**THE PROBLEM:**
Answer these questions from the Brinkman smoker thread below:
(a) How much does Karen want to spend?
(b) With the electric kit, what temperature did the smoker never get above?
(c) What did tjohnson wrap the smoker in to reach higher temperatures?

# Brinkman Frustration



## karenc (Nov 28, 2010)

Hi y'all,

My husband got a little Brinkman smoker last summer after I burned up the gas grill. He loves to smoke stuff in it, but can't keep the thing hot enough. Is there a different kind of smoker that's easier to use?

I looked at some today at Academy and they had the firebox on the side. Would one like that be easier to keep at the right temperature?

Just askin',

KarenC


----------



## ellymae (Nov 28, 2010)

Welcome to the party Karen - and are't you a great wife for doing the research!

I started out with a brinkman and had the same issue - it was my first cooker and I was really just trying to figure things out as I went. There were no bbq forums when I started.

Has he tried the minion method? I used to just light up the coals and fight with the temps.

There are many different types of cookers out there - so here are a few questions...

How much are you looking to spend?

Do you / your husband prefer to cook with charcoal or wood?

How much does he / you want to have to tend the pit?

Not sure of your situation, but my husband cooks with me now and it's a great way to spend time together.


----------



## forluvofsmoke (Nov 28, 2010)

Hi Karen, and welcome to SMF!

Here's a recent thread with the same topic discussion which you may want to look over:

http://www.smokingmeatforums.com/fo...smoker-can-t-figure-it-frustrated-please-help  

It's a slightly different smoker, but a vertical Brinkmann charcoal fired, and the problems associated with these types are pretty common...went through the same issues with one myself.

Happy smokes aren't far away..the smoker just needs a bit of tweeking.

Eric


----------



## karenc (Nov 28, 2010)

Hey ellymae,

Thanks for getting back to me!

I don't have a clue what the minion method is, but he put the legs on the outside and picks the thing up to add hot coals. This seems like a lot of work and bother to me.

I'd like to keep the cost at around $150.

We've used charcoal in the past. My son put an outside plug on the patio for us so we could use the electric kit, but the voltage wasn't high enough or something and the smoker never got above 250 degrees. It took forever and we had to finish it in the oven. So, I guess I should say we'll stick with charcoal.

He wants to go off and do other things for awhile instead of watching the temperature for several hours. We know we'll have to check on it occasionally, but with the Brinkman, it seems like he's having to watch it constantly.

I love sitting out there with him while he's cooking. It is a good way to spend time together.

Karen


----------



## marlin009 (Nov 28, 2010)

KarenC said:


> *........ after I burned up the gas grill*.....
> 
> Just askin',
> 
> KarenC


I'm not familiar with your smoker but I'm dying to hear this story.


----------



## richoso1 (Nov 28, 2010)

Hello Karen, and welcome to the SMF. Here's a link to a Wiki about the minion method.   http://www.smokingmeatforums.com/wiki/minion-method-explained-with-tutorial

It's all good my friend.


----------



## tjohnson (Nov 28, 2010)

Hey Karen and WELCOME to SMF!!

My very first smoker was a Brinkman Charcoal Smoker.  I installed the heating element and  the only way I could get to higher temps, was to wrap it in a moving blanket to keep the heat in.

What's the outside temps when you're smoking?

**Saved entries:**
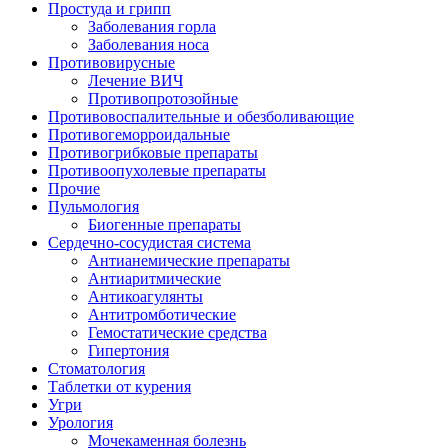
Простуда и грипп
Заболевания горла
Заболевания носа
Противовирусные
Лечение ВИЧ
Противопротозойные
Противовоспалительные и обезболивающие
Противогеморроидальные
Противогрибковые препараты
Противоопухолевые препараты
Прочие
Пульмология
Биогенные препараты
Сердечно-сосудистая система
Антианемические препараты
Антиаритмические
Антикоагулянты
Антитромботические
Гемостатические средства
Гипертония
Стоматология
Таблетки от курения
Угри
Урология
Мочекаменная болезнь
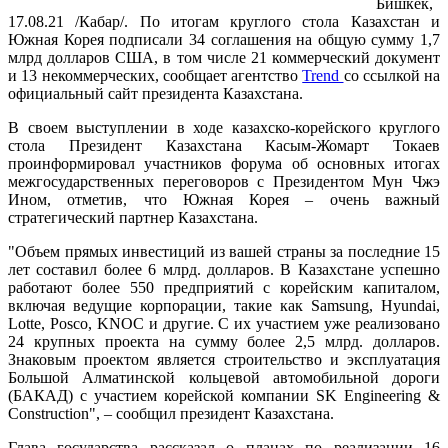
Бишкек,
17.08.21 /Кабар/. По итогам круглого стола Казахстан и
Южная Корея подписали 34 соглашения на общую сумму 1,7
млрд долларов США, в том числе 21 коммерческий документ
и 13 некоммерческих, сообщает агентство
Trend
со ссылкой на
официальный сайт президента Казахстана.
В своем выступлении в ходе казахско-корейского круглого
стола Президент Казахстана Касым-Жомарт Токаев
проинформировал участников форума об основных итогах
межгосударственных переговоров с Президентом Мун Чжэ
Ином, отметив, что Южная Корея – очень важный
стратегический партнер Казахстана.
"Объем прямых инвестиций из вашей страны за последние 15
лет составил более 6 млрд. долларов. В Казахстане успешно
работают более 550 предприятий с корейским капиталом,
включая ведущие корпорации, такие как Samsung, Hyundai,
Lotte, Posco, KNOC и другие. С их участием уже реализовано
24 крупных проекта на сумму более 2,5 млрд. долларов.
Знаковым проектом является строительство и эксплуатация
Большой Алматинской кольцевой автомобильной дороги
(БАКАД) с участием корейской компании SK Engineering &
Construction", – сообщил президент Казахстана.
Глава государства рассказал о планах по реализации 16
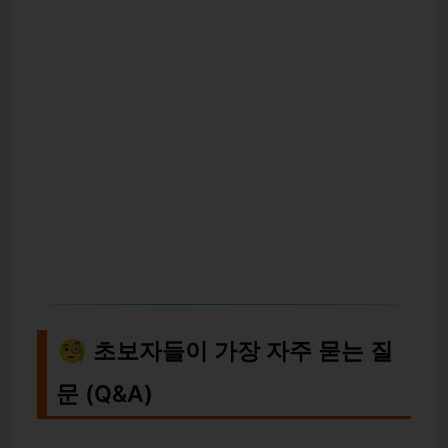
🧐 초보자들이 가장 자주 묻는 질
문 (Q&A)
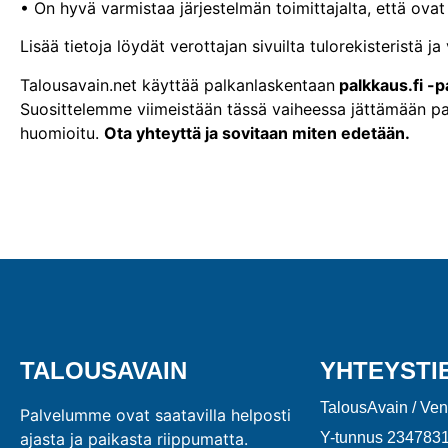
• On hyvä varmistaa järjestelmän toimittajalta, että ova
Lisää tietoja löydät verottajan sivuilta tulorekisteristä
Talousavain.net käyttää palkanlaskentaan
palkkaus.fi -p
Suosittelemme viimeistään tässä vaiheessa jättämään pa
huomioitu.
Ota yhteyttä ja sovitaan miten edetään.
TALOUSAVAIN
YHTEYSTI
TalousAvain / Ve
Palvelumme ovat saatavilla helposti
ajasta ja paikasta riippumatta.
Y-tunnus 2347831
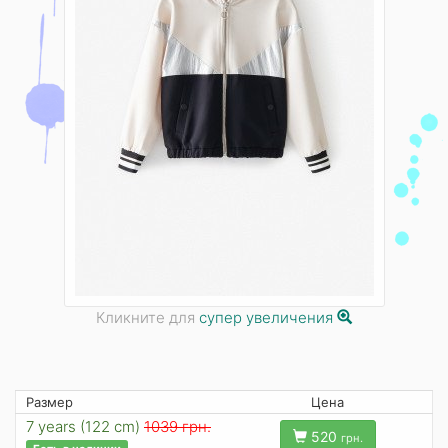
Кликните для
супер увеличения
Размер
Цена
7 years (122 cm)
1039 грн.
520
грн.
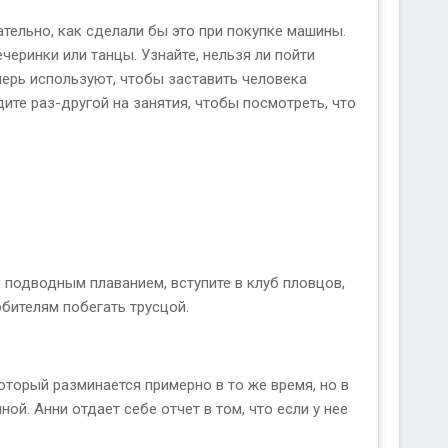
тельно, как сделали бы это при покупке машины.
еринки или танцы. Узнайте, нельзя ли пойти
еперь используют, чтобы заставить человека
ите раз-другой на занятия, чтобы посмотреть, что
 подводным плаванием, вступите в клуб пловцов,
юбителям побегать трусцой.
оторый разминается примерно в то же время, но в
й. Анни отдает себе отчет в том, что если у нее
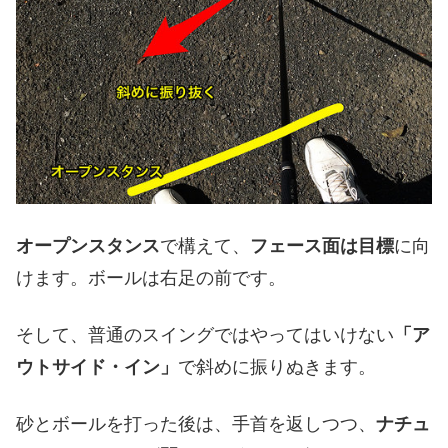
オープンスタンス
で構えて、
フェース面は目標
に向
けます。ボールは右足の前です。
そして、普通のスイングではやってはいけない
「ア
ウトサイド・イン」
で斜めに振りぬきます。
砂とボールを打った後は、手首を返しつつ、
ナチュ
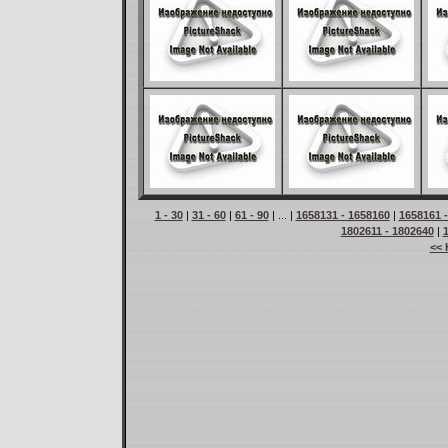
1 - 30
|
31 - 60
|
61 - 90
| ... |
1658131 - 1658160
|
1658161 
1802611 - 1802640
|
<< 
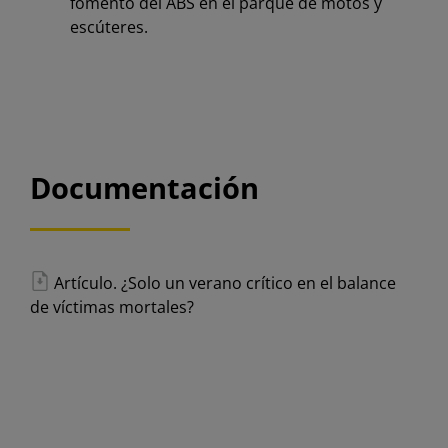
fomento del ABS en el parque de motos y
escúteres.
Documentación
Artículo. ¿Solo un verano crítico en el balance
de víctimas mortales?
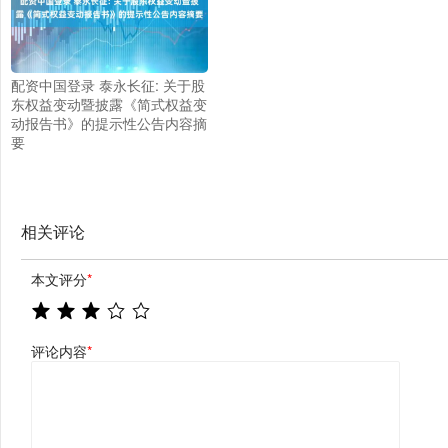
配资中国登录 泰永长征: 关于股
东权益变动暨披露《简式权益变
动报告书》的提示性公告内容摘
要
相关评论
本文评分
*
评论内容
*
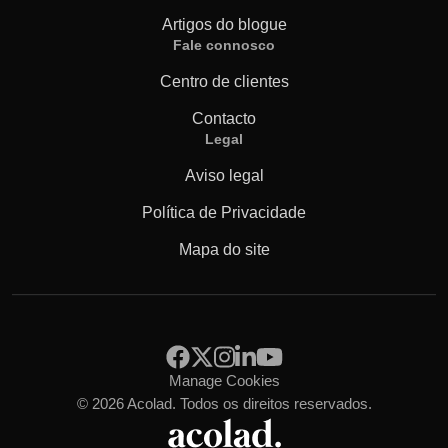
Artigos do blogue
Fale connosco
Centro de clientes
Contacto
Legal
Aviso legal
Política de Privacidade
Mapa do site
Manage Cookies
© 2026 Acolad. Todos os direitos reservados.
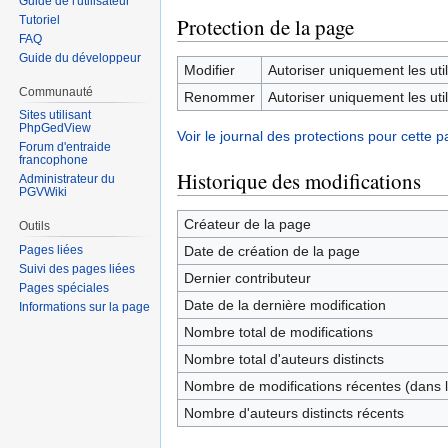
Guide de l'utilisateur
Tutoriel
Protection de la page
FAQ
Guide du développeur
Modifier
Autoriser uniquement les util
Communauté
Renommer
Autoriser uniquement les util
Sites utilisant
PhpGedView
Voir le journal des protections pour cette p
Forum d'entraide
francophone
Historique des modifications
Administrateur du
PGVWiki
Créateur de la page
Outils
Date de création de la page
Pages liées
Suivi des pages liées
Dernier contributeur
Pages spéciales
Date de la dernière modification
Informations sur la page
Nombre total de modifications
Nombre total d'auteurs distincts
Nombre de modifications récentes (dans l
Nombre d'auteurs distincts récents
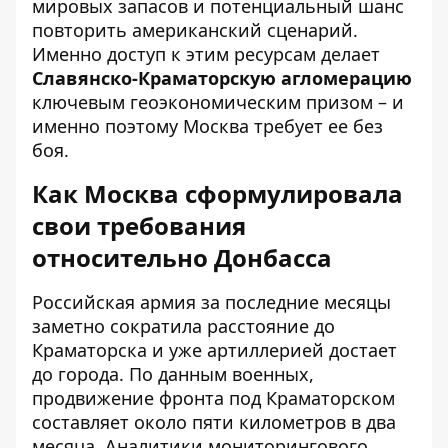
мировых запасов и потенциальный шанс
повторить американский сценарий.
Именно доступ к этим ресурсам делает
Славянско-Краматорскую агломерацию
ключевым геоэкономическим призом – и
именно поэтому Москва требует ее без
боя.
Как Москва сформулировала
свои требования
относительно Донбасса
Российская армия за последние месяцы
заметно сократила расстояние до
Краматорска и уже артиллерией достает
до города. По данным военных,
продвижение фронта под Краматорском
составляет около пяти километров в два
месяца. Аналитики мониторингового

**OUTPUT:**
(a) Around $150.
(b) 250 degrees.
(c) A moving blanket.